A play by June Daniel White called Delta in the Sky with Diamonds or Maybe Not is playing at Theatre 54 at Shetler Studios, produced Off-off-Broadway by Boogla Nights Productions. It concerns a woman, Delta, recently deceased, who meets God and finds that for some inexplicable reason he has a plan to use her to save the world. It seems that she must get Lyle, a living former rock star, and Hollywood, a living waitress, together as partners. The future of the world depends on it. It’s not clear why this should be the case.

At any rate, Delta and God show up at Hollywood’s diner in Wabash, Indiana, with Lyle and Hollywood. It’s neat that they talk to one another but can’t be seen or heard by the living for a while. Then, to Hollywood’s bewilderment, Delta appears in the living world with her and Lyle.

There’s a second concern in the script: Delta’s boyfriend, whom she left standing at the church on their wedding day. She works to convince God to let her go back to Earth to deal with him. He lets her go, but only after saying “Sending you back is complicated.” This God is spineless, barely an authority. In fact, he doesn’t seem to realize that he’s already sent her back, to Wabash.
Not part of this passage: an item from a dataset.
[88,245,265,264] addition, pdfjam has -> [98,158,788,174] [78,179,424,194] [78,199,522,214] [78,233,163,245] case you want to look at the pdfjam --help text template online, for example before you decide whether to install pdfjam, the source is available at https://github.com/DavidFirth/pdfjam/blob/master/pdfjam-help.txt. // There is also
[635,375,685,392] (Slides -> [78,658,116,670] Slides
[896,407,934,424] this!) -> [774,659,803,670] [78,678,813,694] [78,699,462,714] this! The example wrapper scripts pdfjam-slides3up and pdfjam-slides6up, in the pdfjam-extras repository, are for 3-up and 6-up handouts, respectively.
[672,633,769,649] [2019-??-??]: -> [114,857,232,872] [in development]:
Trivializing God is a staple of bad plays. Just make him human and petty (and in this play, God actually says “I’m God. I’m just human.”), and that’s apparently considered enough of a device to pass for comedy. In this play God is weak, easily manipulated, and not even funny. “I don’t know what’s happening in my world,” he says. And we don’t care what’s happening in this play because the script doesn’t make us care. The writing is sketchy; it glosses over dramatic action. There’s no dramatic tension. Worse, it gets sentimental when Delta shows up at her ex-boyfriend’s diner and dances with him.

The playwright herself plays Delta. This piece of casting by itself should be a red flag. She hesitates when she starts to speak, and repeats words, and stammers so much, that she seems repeatedly to forget her lines, which isn’t likely to be the case. The problem seems to be a misbegotten acting technique. We don’t for a moment believe this tacky character, and we don’t care what happens to her. Only once, when she recounts a ridiculous childhood trauma, oddly enough, is Ms. White believable. Delta has also been raped, but neither the character nor the playwright cares much about it. 

God is played by the formidable and accomplished Austin Pendleton. It’s a mystery why he agreed to take on the role. His physical life is marvelous. He gesticulates and runs his hands through his hair and claps. In another actor this sort of abandon would be false and embarrassing, but Mr. Pendleton so adept, and his physicalization is so emotionally grounded, that it’s fascinating. He does not, however, convince us that his God has any need to meet. His dumb lines fall flat, as when he says that Mother Theresa isn’t in heaven because “she refuses to take the dishtowel off her head.” Ugh. No actor could save this play. 

The supporting cast is serviceable, but only Bob D’Heane, as the aging rock star, is notable.

The show’s director, Michael Padden, does the best he can considering the material. He keeps everything moving along at a nice clip, and he’s made the inspired choice of having Mr. Pendleton sit in the audience at times and watch the action on stage. He’s staged in the round; it makes for a nice intimacy, but doesn’t salvage the play.

I saw Delta in the Sky with Diamonds on the second evening of previews. Perhaps the following night, when it opened, Mr. Padden and Ms. White made some miraculous adjustments.